### What to work on
Which lines in the items below contain the string "واستبدال"? Locate each one and copy it in full, treating a difference in case as a mismatch.

== Listed records ==

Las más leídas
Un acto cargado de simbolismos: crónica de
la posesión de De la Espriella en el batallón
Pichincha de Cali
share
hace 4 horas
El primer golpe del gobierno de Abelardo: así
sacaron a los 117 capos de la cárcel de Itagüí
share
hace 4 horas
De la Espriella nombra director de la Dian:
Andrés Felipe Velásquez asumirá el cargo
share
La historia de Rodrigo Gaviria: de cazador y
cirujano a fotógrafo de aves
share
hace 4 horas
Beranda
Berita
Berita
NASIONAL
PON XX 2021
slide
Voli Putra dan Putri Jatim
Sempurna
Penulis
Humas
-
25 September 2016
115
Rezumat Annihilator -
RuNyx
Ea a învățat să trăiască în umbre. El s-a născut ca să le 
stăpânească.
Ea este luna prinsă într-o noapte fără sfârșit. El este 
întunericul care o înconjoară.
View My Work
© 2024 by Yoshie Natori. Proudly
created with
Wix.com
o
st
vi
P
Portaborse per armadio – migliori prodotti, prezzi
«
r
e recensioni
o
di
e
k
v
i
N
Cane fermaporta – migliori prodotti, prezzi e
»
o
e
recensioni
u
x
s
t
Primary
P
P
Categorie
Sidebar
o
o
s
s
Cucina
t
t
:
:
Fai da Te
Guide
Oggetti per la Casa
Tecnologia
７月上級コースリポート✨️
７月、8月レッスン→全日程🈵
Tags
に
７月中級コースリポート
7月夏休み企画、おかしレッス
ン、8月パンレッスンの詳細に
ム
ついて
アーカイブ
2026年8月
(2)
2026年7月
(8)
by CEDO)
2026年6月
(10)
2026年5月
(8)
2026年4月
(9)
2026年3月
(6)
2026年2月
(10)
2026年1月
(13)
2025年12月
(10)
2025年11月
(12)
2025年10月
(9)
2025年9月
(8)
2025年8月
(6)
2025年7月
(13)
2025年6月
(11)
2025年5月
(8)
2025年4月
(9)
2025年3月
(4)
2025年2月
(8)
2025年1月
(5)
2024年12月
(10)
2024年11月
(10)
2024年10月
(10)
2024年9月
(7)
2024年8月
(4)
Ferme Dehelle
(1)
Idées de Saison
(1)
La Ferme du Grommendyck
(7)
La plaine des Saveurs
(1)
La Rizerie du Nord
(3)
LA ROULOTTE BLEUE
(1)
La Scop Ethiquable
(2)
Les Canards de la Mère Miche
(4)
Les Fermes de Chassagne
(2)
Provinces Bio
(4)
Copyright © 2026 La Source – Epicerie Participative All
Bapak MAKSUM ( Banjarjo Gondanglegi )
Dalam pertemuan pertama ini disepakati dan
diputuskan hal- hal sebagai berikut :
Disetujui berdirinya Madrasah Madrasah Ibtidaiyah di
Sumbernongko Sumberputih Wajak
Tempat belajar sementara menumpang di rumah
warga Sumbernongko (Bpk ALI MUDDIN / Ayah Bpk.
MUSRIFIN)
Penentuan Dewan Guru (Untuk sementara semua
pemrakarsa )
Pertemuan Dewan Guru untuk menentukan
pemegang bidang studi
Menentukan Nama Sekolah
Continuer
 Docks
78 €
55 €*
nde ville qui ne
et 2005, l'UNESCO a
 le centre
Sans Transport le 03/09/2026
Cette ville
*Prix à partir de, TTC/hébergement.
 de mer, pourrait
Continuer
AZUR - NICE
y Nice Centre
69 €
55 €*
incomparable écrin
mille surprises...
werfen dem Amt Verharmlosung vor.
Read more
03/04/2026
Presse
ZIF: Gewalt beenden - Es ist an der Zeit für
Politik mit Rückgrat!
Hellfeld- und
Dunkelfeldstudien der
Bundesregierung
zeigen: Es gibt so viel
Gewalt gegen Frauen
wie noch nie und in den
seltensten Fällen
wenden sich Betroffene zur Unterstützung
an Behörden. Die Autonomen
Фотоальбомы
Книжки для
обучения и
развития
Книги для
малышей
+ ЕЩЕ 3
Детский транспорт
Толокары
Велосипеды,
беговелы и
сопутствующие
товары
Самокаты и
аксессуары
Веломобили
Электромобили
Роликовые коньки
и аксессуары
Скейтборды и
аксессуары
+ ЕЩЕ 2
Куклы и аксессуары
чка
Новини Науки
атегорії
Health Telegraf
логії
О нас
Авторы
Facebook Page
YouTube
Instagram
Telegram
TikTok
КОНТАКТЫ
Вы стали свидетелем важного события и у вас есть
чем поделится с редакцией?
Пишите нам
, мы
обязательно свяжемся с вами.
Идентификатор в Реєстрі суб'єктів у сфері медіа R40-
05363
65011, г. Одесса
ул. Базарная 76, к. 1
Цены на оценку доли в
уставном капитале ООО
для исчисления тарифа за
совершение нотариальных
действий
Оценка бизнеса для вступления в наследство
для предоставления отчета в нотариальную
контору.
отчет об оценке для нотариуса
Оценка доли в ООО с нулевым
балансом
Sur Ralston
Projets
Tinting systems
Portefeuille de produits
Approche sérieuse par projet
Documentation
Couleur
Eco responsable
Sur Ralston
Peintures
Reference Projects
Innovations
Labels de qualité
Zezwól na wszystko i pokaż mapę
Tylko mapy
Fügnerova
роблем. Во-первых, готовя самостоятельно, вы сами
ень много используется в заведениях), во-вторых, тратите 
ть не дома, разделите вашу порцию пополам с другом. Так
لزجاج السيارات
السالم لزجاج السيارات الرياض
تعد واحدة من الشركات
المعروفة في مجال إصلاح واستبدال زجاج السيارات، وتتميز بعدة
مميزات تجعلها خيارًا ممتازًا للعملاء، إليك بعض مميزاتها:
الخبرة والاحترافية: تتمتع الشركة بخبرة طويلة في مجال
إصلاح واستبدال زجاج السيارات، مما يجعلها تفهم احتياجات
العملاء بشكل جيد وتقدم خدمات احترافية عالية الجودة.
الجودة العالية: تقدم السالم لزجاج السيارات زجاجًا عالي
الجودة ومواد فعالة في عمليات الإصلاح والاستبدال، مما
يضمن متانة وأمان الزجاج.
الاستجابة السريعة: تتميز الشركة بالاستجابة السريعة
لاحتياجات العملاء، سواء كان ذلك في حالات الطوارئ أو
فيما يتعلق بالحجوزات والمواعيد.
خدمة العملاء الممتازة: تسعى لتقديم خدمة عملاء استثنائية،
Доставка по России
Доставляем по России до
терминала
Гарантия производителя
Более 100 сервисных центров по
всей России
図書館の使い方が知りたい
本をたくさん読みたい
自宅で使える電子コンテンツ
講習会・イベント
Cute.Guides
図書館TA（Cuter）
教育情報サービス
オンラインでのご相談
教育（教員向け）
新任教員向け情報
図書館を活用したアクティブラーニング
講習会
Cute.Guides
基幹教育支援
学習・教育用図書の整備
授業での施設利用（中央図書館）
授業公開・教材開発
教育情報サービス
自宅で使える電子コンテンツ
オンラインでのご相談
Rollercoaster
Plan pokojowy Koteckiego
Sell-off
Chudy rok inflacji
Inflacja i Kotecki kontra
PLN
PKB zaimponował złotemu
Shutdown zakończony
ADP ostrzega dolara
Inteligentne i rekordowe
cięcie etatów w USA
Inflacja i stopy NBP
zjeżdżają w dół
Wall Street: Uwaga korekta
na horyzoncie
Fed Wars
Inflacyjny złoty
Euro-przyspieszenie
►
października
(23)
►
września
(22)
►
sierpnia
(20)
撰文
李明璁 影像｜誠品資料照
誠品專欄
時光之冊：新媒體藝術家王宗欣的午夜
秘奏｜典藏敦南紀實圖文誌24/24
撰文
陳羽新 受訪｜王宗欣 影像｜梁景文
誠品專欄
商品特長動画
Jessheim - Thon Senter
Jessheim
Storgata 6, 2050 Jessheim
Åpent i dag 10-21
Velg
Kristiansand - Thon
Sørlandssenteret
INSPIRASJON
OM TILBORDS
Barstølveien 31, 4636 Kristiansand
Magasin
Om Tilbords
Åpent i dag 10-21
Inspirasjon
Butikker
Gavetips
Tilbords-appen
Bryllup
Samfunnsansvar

===

### Response to this exercise
المعروفة في مجال إصلاح واستبدال زجاج السيارات، وتتميز بعدة
إصلاح واستبدال زجاج السيارات، مما يجعلها تفهم احتياجات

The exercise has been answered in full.